Cresciuta di venti volte la concentrazione nell’acqua prima del sisma di Amatrice. Ora i ricercatori si interrogano se può servire come sistema di allarme per le nuove scosse
di ELENA DUSI – Repubblica.it – L’acqua è cambiata, prima del terremoto di Amatrice. Da marzo-aprile 2016 (la prima scossa è del 24 agosto), 7 sorgenti e un pozzo tra Sulmona e Popoli (a 70-100 chilometri dall’epicentro) si sono arricchiti di ferro, vanadio e arsenico. La loro concentrazione è aumentata fino a 20 volte. L’acidità si è leggermente accentuata, insieme alla presenza di anidride carbonica. Le alterazioni sono proseguite anche dopo la scossa principale. Il livello delle falde acquifere è cresciuto di alcune decine di centimetri e il cromo si è aggiunto al mix di elementi misurati nelle sorgenti. Oggi, oltre un anno e 76mila scosse più tardi, i valori sono rientrati nella norma.
I ricercatori, sempre schivi di fronte alla parola “precursori sismici”, sostengono che questa volta ci sono indizi concreti. “Quella dei precursori è una frontiera ancora lontana. Ma noi speriamo di aver fatto dei passi avanti per raggiungerla” scrivono su Nature Scientific Reports gli autori della Sapienza di Roma, del Cnr e dell’Istituto Nazionale di Geofisica e Vulcanologia.
“La terra, prima di un terremoto, potrebbe mandarci dei segnali” spiega Andrea Billi dell’Istituto di geologia ambientale e geoingegneria del Cnr. “È possibile che nelle falde vicine alla superficie penetrino acque profonde, modificandone la composizione chimica”. Poco prima del terremoto di Kobe del 1995, un ricercatore iniziò per caso a monitorare le acque della zona, ottime per fare il sake. Trovò un valore di radon quadruplo rispetto al normale.

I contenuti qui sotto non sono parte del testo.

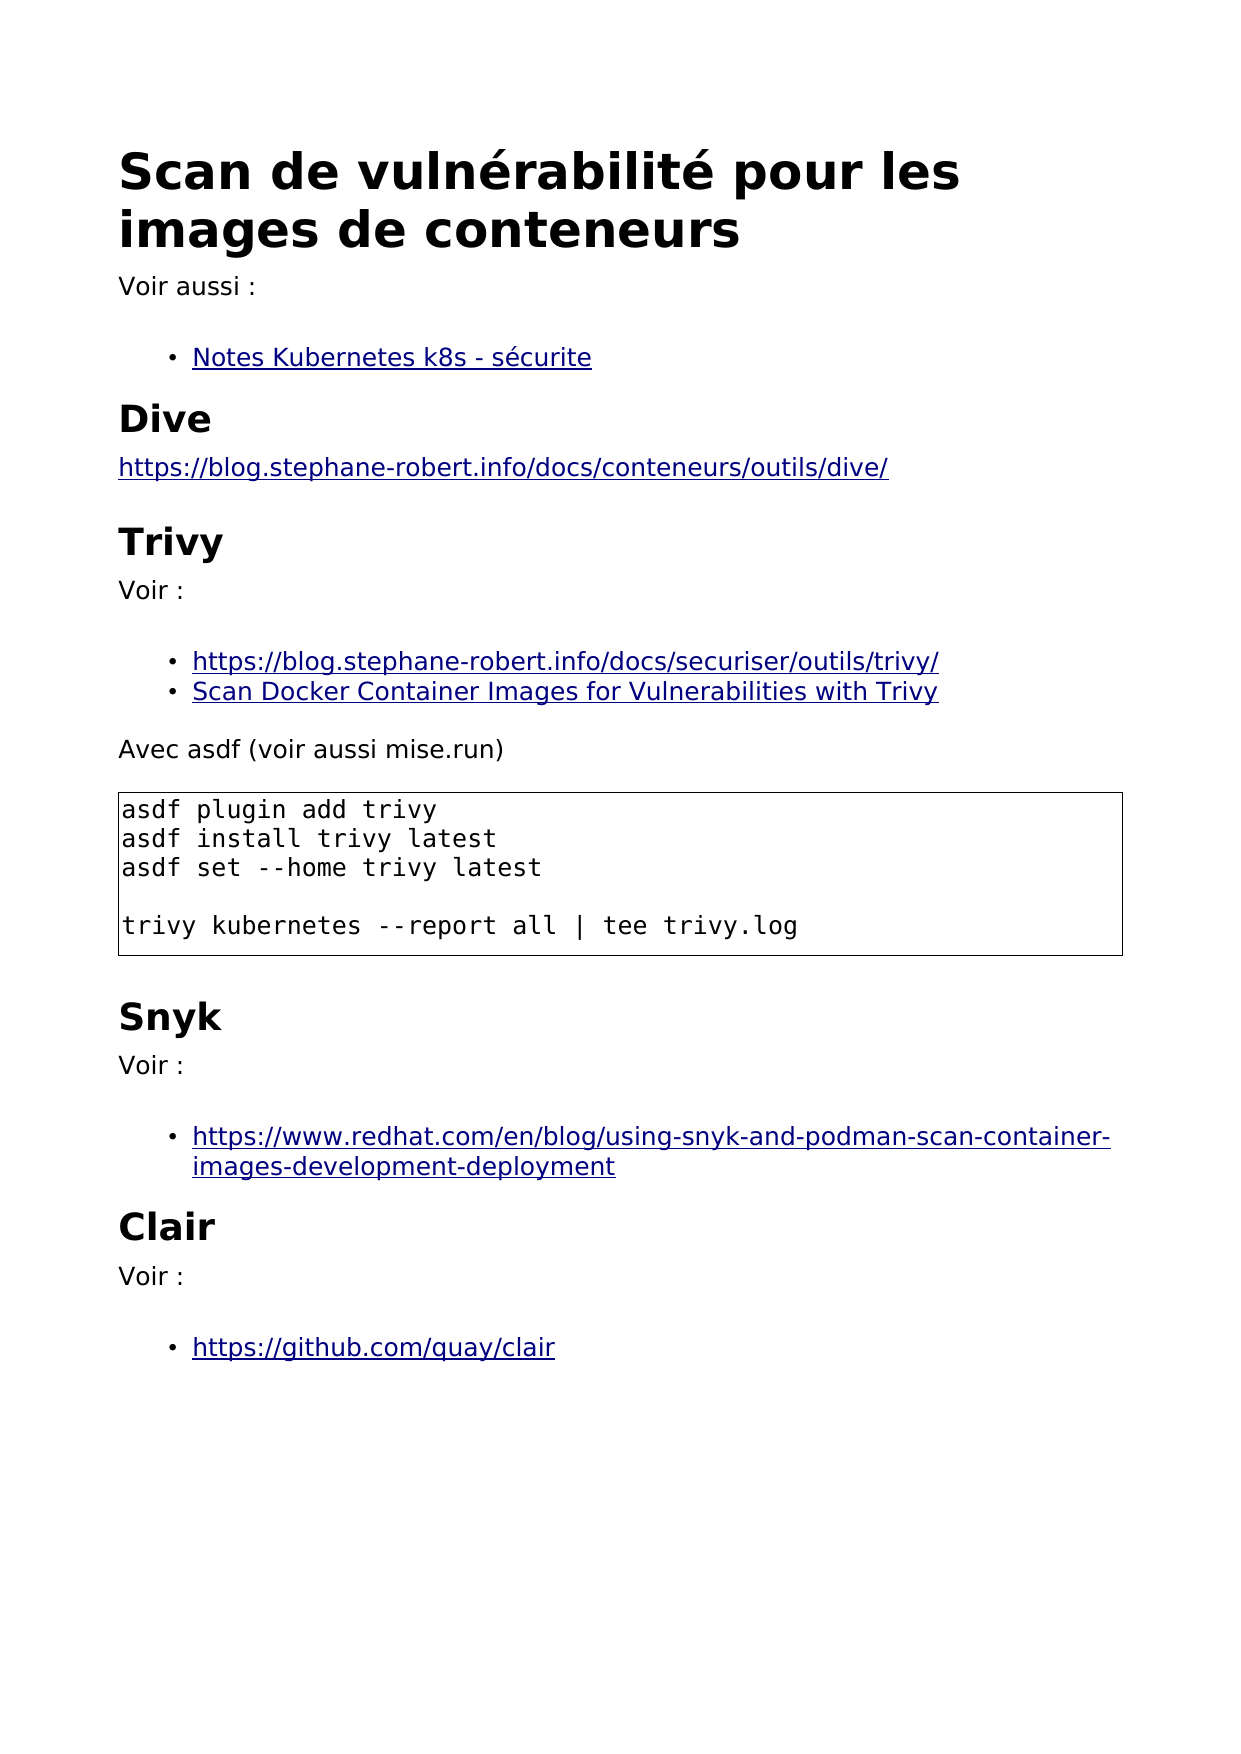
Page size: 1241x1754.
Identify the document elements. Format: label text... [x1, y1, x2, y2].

text Voir : [118, 576, 1122, 606]
table_header asdf plugin add trivy asdf install trivy latest asdf set --home trivy latest trivy kubernetes --report all | tee trivy.log [119, 793, 1122, 955]
subtitle Clair [118, 1206, 1122, 1249]
text Voir aussi : [118, 272, 1122, 301]
list Scan Docker Container Images for Vulnerabilities with Trivy [177, 677, 1122, 706]
subtitle Scan de vulnérabilité pour les images de conteneurs [118, 143, 1122, 259]
text Voir : [118, 1262, 1122, 1291]
text https://blog.stephane-robert.info/docs/conteneurs/outils/dive/ [118, 453, 1122, 483]
subtitle Trivy [118, 520, 1122, 564]
text Voir : [118, 1051, 1122, 1081]
list https://blog.stephane-robert.info/docs/securiser/outils/trivy/ [177, 647, 1122, 677]
list https://github.com/quay/clair [177, 1333, 1122, 1362]
text Avec asdf (voir aussi mise.run) [118, 735, 1122, 764]
subtitle Snyk [118, 995, 1122, 1039]
list Notes Kubernetes k8s - sécurite [177, 343, 1122, 372]
list https://www.redhat.com/en/blog/using-snyk-and-podman-scan-container-images-development-deployment [177, 1122, 1122, 1181]
subtitle Dive [118, 397, 1122, 441]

“Un collega mi ha raccontato – aggiunge Billi – di aver comprato dell’acqua minerale dopo la scossa di Van nel 2011″. Era stata imbottigliata prima del sisma e conteneva valori anomali.”Dopo L’Aquila nel 2009 la circolazione idrica sotterranea variò” ricorda Marco Petitta, idrogeologo alla Sapienza. “Dopo l’Irpinia, nel 1980, ci fu un aumento della portata delle sorgenti”. Quando, nel 1975, le autorità cinesi ordinarono l’evacuazione della città di Haicheng (quasi un milione di persone furono convinte a fare le valigie, e la scossa arrivò davvero) l’improvviso riempimento di un bacino idrico fu uno dei vari segnali di allarme.
Nonostante questo, i segnali delle acque non sono mai stati considerati precursori affidabili. Troppo imprecisi i loro messaggi, spesso indecifrabili i segnali che provengono dal sottosuolo. Marino Domenico Barberio, un ragazzo all’inizio del dottorato alla Sapienza, ha deciso comunque di studiare i pozzi di Sulmona. “Anch’io ero perplesso” racconta Petitta, suo professore. “Rischiava di non avere dati buoni per la tesi. Ma lui ha insistito. Dal 2015 una volta al mese ha fatto il giro delle sorgenti per prelevare i campioni”.
Le zone di monitoraggio sono state scelte per la loro storia sismica, senz’altro turbolenta. L’estensione dell’Appennino che ha causato la sequenza di Amatrice ha aperto nel sottosuolo delle fratture a circa 10 chilometri di profondità. “Nelle sorgenti idriche a 3-4 chilometri – spiega Petitta – si sono infiltrate acque profonde, più acide perché contenenti anidride carbonica e ricche di elementi vulcanici, idrotermali. Questi elementi però non sono validi per ogni luogo. Ogni sito potrebbe avere la sua impronta.
L’unico modo per accertarlo è il monitoraggio di aree estese e per tempi lunghi”. L’auspicio ora è che si installi una rete di monitoraggio delle sorgenti (la Cina ne ha già una, sperimentale). “Sarebbe un’opera impegnativa, ma non impossibile” dice Billi. “Nel 1980 non avevamo nemmeno una vera e propria rete sismica”.